A friend of mine in college administration at another university told me this was a "walkoff homerun hire" and that Hatch may have just hired his successor.
 
Jill Tiefenthaler was a total bitch -- new hire can't be worse, glad to have a deacon as a dean again.
 
http://www2.journalnow.com/news/2012/jan/27/1/wake-forest-names-new-provost-from-nyu-ar-1862784/

Of particular interest:

"At NYU, Kersh helped set up several NYU branch campuses around the world and he introduced the residential college concept to NYU. In a residential college, students and faculty live in the same environment, often sharing meals together.

Those are areas that Kersh may be asked to explore at Wake, Hatch said."

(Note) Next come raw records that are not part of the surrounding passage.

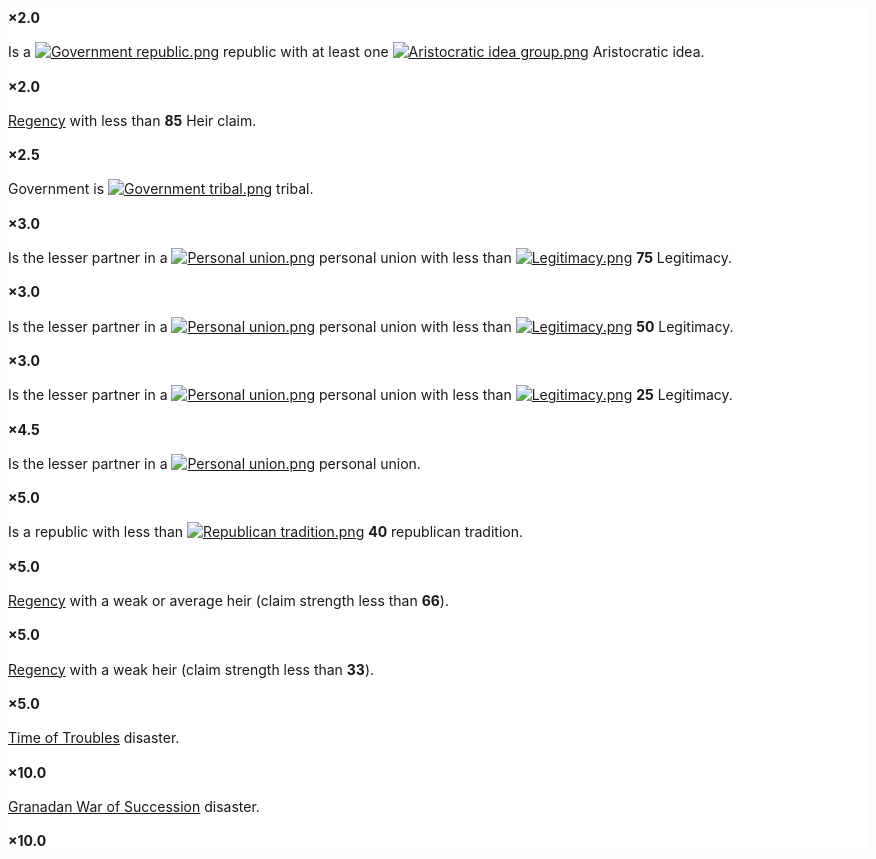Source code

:**×2.0**

Is a [![Government republic.png](/images/thumb/5/5d/Government_republic.png/28px-Government_republic.png)](/Republic "Republic") republic with at least one [![Aristocratic idea group.png](/images/thumb/4/44/Aristocratic_idea_group.png/20px-Aristocratic_idea_group.png)](/Aristocratic_ideas "Aristocratic ideas") Aristocratic idea.

**×2.0**

[Regency](/Regency "Regency") with less than **85** Heir claim.

**×2.5**

Government is [![Government tribal.png](/images/thumb/a/a5/Government_tribal.png/28px-Government_tribal.png)](/Tribal_government "Tribal government") tribal.

**×3.0**

Is the lesser partner in a [![Personal union.png](/images/thumb/3/39/Personal_union.png/28px-Personal_union.png)](/Personal_union "Personal union") personal union with less than [![Legitimacy.png](/images/2/25/Legitimacy.png)](/Legitimacy "Legitimacy") **75** Legitimacy.

**×3.0**

Is the lesser partner in a [![Personal union.png](/images/thumb/3/39/Personal_union.png/28px-Personal_union.png)](/Personal_union "Personal union") personal union with less than [![Legitimacy.png](/images/2/25/Legitimacy.png)](/Legitimacy "Legitimacy") **50** Legitimacy.

**×3.0**

Is the lesser partner in a [![Personal union.png](/images/thumb/3/39/Personal_union.png/28px-Personal_union.png)](/Personal_union "Personal union") personal union with less than [![Legitimacy.png](/images/2/25/Legitimacy.png)](/Legitimacy "Legitimacy") **25** Legitimacy.

**×4.5**

Is the lesser partner in a [![Personal union.png](/images/thumb/3/39/Personal_union.png/28px-Personal_union.png)](/Personal_union "Personal union") personal union.

**×5.0**

Is a republic with less than [![Republican tradition.png](/images/thumb/e/ee/Republican_tradition.png/20px-Republican_tradition.png)](/Republic_tradition "Republic tradition") **40** republican tradition.

**×5.0**

[Regency](/Regency "Regency") with a weak or average heir (claim strength less than **66**).

**×5.0**

[Regency](/Regency "Regency") with a weak heir (claim strength less than **33**).

**×5.0**

[Time of Troubles](/Time_of_Troubles "Time of Troubles") disaster.

**×10.0**

[Granadan War of Succession](/Granadan_War_of_Succession "Granadan War of Succession") disaster.

**×10.0**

Would certainly be difficult to implement, but would be a long run positive (imo) should Wake head that way.
 
Residential colleges are academically superior to anything else, imo. Problem is, not everyone goes to Wake for academics.
 
"Kersh will assume his new duties as Wake Forest’s chief academic officer with responsibility for supervising and administering the academic programs and plans of the university’s Reynolda Campus this summer.

Kersh will report directly to Wake Forest President Nathan O. Hatch. He will supervise the deans of the undergraduate College, the Schools of Business, the Graduate School of Arts and Sciences, the School of Law and the Divinity School."

I notice the med school is conspicuously absent. My question to those of you in academia is whether Wake's arrangement of, essentially, running the med school as a completely separate entity is normal or unusual.
 
I notice the med school is conspicuously absent. My question to those of you in academia is whether Wake's arrangement of, essentially, running the med school as a completely separate entity is normal or unusual.

I don't know how typical it is, but the med school is an entirely different animal, because it's a hospital first in the grand scheme of things. Regardless, we will never resume control of the Med School, so it's a moot point.
 
I notice the med school is conspicuously absent. My question to those of you in academia is whether Wake's arrangement of, essentially, running the med school as a completely separate entity is normal or unusual.

At the university where I work, the dean of the med school has reporting relationships to the Chancellor (as head of medical affairs), the Provost (as dean of the med school) and to the hospital board of directors. Those are pretty much separate roles vested in one person, so I think the relationship that governs is dependent on the issue. So no, not that unusual. Med schools are different beasts altogether.